◆ **Aim of the task**
Once the line containing "- decorative plate [91,371,146,423]" is found in the entries below, restate it and each following line word for word, stopping after the line containing "- wall art [263,122,294,164]".

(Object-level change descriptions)
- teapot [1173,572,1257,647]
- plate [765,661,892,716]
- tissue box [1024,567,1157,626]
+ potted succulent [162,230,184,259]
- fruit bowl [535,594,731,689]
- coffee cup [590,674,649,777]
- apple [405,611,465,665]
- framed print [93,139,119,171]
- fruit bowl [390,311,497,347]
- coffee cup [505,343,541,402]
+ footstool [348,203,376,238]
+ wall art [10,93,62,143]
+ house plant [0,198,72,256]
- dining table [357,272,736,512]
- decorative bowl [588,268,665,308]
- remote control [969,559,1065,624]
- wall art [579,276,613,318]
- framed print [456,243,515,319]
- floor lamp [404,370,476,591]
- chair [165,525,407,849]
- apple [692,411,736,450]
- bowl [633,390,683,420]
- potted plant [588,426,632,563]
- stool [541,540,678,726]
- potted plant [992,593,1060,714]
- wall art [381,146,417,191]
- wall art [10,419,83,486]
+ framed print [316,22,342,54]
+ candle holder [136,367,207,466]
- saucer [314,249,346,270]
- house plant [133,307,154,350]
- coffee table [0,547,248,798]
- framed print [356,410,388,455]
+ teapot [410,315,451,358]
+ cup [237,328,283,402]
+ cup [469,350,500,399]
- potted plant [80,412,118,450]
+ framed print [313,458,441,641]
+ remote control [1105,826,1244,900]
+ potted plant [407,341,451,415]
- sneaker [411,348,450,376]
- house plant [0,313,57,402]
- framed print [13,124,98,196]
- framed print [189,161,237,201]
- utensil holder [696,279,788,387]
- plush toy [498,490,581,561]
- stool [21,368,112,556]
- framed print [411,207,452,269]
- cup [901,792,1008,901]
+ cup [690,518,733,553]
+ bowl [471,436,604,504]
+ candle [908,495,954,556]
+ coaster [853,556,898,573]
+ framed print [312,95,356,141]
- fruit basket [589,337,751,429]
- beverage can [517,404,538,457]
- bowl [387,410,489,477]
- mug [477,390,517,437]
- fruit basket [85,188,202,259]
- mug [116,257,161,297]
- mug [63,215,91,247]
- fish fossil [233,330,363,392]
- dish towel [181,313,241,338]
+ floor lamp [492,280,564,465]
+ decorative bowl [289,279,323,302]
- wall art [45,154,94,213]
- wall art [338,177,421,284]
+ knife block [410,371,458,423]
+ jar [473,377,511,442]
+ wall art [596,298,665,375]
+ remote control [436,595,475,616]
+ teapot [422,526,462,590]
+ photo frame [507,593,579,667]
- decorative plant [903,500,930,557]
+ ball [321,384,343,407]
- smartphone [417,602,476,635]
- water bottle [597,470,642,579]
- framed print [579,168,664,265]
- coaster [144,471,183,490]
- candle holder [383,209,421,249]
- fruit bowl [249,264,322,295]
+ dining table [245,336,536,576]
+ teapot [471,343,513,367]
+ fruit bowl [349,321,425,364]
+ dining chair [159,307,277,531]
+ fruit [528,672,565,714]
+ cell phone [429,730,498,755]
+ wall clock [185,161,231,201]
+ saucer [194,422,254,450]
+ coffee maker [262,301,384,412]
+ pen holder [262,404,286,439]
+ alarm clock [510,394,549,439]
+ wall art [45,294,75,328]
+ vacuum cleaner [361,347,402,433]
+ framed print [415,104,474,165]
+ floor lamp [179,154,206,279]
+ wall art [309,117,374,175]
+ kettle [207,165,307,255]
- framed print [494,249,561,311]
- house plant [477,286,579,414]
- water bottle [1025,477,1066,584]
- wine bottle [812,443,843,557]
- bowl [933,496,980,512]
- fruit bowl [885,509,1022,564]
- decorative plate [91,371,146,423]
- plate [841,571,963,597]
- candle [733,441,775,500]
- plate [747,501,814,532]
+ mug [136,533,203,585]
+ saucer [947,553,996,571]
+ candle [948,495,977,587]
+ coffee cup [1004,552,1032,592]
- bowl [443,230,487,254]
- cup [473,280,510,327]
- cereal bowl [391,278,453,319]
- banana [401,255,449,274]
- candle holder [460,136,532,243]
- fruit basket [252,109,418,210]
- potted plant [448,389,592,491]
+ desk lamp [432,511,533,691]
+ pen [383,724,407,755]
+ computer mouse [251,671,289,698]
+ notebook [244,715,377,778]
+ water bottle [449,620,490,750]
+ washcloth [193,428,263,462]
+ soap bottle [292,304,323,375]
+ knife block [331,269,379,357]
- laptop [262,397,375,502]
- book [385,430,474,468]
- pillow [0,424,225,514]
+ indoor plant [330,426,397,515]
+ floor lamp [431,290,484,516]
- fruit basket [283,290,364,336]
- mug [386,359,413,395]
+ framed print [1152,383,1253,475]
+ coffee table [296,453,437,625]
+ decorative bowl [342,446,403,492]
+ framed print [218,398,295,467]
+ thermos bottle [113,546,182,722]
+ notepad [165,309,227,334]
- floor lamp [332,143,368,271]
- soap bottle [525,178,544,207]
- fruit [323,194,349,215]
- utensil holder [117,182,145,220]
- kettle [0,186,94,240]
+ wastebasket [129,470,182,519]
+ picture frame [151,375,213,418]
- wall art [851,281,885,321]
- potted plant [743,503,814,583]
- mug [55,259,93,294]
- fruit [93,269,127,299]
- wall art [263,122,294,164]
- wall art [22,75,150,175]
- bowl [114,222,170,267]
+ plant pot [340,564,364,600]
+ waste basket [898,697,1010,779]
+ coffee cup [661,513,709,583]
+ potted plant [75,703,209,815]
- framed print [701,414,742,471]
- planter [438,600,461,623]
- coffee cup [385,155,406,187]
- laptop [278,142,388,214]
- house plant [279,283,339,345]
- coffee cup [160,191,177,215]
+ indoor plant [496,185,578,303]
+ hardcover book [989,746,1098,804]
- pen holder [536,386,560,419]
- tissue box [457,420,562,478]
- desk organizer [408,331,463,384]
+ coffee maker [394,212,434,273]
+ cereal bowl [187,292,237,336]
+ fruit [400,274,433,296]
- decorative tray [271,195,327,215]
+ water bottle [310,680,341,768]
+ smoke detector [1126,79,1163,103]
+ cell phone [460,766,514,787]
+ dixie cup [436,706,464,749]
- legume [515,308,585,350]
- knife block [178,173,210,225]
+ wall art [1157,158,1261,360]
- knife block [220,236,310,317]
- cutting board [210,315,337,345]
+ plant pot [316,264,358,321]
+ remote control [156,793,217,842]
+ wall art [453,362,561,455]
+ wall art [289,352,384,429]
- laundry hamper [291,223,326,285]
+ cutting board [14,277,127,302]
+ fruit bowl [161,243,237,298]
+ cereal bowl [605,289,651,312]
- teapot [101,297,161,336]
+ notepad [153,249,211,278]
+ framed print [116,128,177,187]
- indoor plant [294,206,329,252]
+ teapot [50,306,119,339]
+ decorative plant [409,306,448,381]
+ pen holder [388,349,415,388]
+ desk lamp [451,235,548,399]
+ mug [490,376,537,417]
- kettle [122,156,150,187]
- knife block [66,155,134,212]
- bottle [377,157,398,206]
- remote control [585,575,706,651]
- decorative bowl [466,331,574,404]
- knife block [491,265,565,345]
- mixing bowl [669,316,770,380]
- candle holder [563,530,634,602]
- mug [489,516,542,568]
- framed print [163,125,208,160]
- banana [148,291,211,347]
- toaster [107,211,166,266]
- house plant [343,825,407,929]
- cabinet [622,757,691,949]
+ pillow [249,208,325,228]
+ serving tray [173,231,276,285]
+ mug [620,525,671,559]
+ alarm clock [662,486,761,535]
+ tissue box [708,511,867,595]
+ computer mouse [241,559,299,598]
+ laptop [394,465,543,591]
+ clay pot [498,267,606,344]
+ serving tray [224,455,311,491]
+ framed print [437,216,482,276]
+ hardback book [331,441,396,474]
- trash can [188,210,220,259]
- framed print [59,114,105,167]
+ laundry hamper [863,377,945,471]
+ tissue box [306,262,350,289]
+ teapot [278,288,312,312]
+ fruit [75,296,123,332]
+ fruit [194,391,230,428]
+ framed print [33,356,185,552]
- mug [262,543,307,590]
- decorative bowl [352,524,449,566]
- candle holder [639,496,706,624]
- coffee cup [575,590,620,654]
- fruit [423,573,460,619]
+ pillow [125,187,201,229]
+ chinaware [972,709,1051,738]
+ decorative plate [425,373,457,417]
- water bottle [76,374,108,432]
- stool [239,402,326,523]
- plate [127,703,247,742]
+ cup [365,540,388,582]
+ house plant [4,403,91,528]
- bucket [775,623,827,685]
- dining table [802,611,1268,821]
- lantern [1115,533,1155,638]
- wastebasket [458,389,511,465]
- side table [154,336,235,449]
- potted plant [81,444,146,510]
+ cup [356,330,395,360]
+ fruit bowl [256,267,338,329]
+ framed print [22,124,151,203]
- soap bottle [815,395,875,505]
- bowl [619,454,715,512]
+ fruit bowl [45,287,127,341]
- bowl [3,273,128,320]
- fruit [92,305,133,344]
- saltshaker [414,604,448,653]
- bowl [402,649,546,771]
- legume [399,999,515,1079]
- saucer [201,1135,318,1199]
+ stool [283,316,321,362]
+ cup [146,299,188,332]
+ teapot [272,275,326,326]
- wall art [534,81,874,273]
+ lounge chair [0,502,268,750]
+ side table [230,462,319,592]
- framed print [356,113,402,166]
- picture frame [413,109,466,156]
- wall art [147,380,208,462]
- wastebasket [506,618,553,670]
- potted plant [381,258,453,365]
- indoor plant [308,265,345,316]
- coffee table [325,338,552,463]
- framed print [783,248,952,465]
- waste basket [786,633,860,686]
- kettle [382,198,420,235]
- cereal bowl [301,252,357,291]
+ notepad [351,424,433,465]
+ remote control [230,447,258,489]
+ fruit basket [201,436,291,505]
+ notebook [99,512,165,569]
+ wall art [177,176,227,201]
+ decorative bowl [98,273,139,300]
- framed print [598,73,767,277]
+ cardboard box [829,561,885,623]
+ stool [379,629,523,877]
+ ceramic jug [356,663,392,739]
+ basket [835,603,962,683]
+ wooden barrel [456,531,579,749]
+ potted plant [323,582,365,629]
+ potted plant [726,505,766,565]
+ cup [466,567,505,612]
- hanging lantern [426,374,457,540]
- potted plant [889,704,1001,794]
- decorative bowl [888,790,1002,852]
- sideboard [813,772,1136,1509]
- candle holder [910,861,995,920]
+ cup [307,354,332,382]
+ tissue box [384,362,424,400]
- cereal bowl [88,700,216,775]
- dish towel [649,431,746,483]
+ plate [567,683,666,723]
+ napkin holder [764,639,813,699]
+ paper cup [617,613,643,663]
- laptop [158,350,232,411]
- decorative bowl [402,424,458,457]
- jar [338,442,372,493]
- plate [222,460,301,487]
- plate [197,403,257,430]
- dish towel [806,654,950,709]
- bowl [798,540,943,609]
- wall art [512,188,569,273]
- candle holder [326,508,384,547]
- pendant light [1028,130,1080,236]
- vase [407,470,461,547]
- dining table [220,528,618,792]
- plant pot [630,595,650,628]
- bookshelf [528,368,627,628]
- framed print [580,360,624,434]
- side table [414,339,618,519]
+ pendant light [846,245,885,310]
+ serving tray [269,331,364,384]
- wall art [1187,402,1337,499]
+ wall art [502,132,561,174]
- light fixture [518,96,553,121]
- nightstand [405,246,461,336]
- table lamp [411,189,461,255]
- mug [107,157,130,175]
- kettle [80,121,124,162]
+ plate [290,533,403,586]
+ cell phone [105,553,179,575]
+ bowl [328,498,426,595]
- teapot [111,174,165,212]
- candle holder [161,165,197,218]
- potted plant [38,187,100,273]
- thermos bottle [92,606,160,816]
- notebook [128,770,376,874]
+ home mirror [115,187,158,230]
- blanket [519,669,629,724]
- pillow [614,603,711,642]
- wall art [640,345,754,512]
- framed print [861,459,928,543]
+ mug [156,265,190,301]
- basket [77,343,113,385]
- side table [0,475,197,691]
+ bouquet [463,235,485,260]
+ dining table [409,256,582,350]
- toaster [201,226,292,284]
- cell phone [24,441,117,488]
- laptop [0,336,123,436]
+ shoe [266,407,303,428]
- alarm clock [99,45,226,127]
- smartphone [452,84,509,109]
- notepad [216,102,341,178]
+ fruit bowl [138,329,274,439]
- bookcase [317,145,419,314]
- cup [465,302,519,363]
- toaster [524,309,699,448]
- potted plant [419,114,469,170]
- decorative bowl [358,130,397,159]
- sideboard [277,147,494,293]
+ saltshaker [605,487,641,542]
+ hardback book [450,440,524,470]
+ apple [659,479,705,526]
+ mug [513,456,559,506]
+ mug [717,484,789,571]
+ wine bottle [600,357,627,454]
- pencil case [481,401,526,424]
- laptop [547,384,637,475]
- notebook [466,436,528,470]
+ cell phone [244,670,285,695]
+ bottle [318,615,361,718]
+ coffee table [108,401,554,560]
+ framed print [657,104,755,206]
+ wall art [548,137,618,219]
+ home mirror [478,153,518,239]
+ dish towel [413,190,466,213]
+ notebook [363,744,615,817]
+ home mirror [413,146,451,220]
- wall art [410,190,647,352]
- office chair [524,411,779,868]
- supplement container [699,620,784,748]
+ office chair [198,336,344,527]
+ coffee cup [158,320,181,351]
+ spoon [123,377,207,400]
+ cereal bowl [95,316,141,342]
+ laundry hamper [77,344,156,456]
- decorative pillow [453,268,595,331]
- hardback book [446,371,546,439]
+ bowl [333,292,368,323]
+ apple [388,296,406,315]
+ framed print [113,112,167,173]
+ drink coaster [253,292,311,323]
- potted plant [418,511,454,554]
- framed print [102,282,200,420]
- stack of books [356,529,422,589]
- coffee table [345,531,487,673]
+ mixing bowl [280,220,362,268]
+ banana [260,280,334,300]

◆ **Your solution**
- decorative plate [91,371,146,423]
- plate [841,571,963,597]
- candle [733,441,775,500]
- plate [747,501,814,532]
+ mug [136,533,203,585]
+ saucer [947,553,996,571]
+ candle [948,495,977,587]
+ coffee cup [1004,552,1032,592]
- bowl [443,230,487,254]
- cup [473,280,510,327]
- cereal bowl [391,278,453,319]
- banana [401,255,449,274]
- candle holder [460,136,532,243]
- fruit basket [252,109,418,210]
- potted plant [448,389,592,491]
+ desk lamp [432,511,533,691]
+ pen [383,724,407,755]
+ computer mouse [251,671,289,698]
+ notebook [244,715,377,778]
+ water bottle [449,620,490,750]
+ washcloth [193,428,263,462]
+ soap bottle [292,304,323,375]
+ knife block [331,269,379,357]
- laptop [262,397,375,502]
- book [385,430,474,468]
- pillow [0,424,225,514]
+ indoor plant [330,426,397,515]
+ floor lamp [431,290,484,516]
- fruit basket [283,290,364,336]
- mug [386,359,413,395]
+ framed print [1152,383,1253,475]
+ coffee table [296,453,437,625]
+ decorative bowl [342,446,403,492]
+ framed print [218,398,295,467]
+ thermos bottle [113,546,182,722]
+ notepad [165,309,227,334]
- floor lamp [332,143,368,271]
- soap bottle [525,178,544,207]
- fruit [323,194,349,215]
- utensil holder [117,182,145,220]
- kettle [0,186,94,240]
+ wastebasket [129,470,182,519]
+ picture frame [151,375,213,418]
- wall art [851,281,885,321]
- potted plant [743,503,814,583]
- mug [55,259,93,294]
- fruit [93,269,127,299]
- wall art [263,122,294,164]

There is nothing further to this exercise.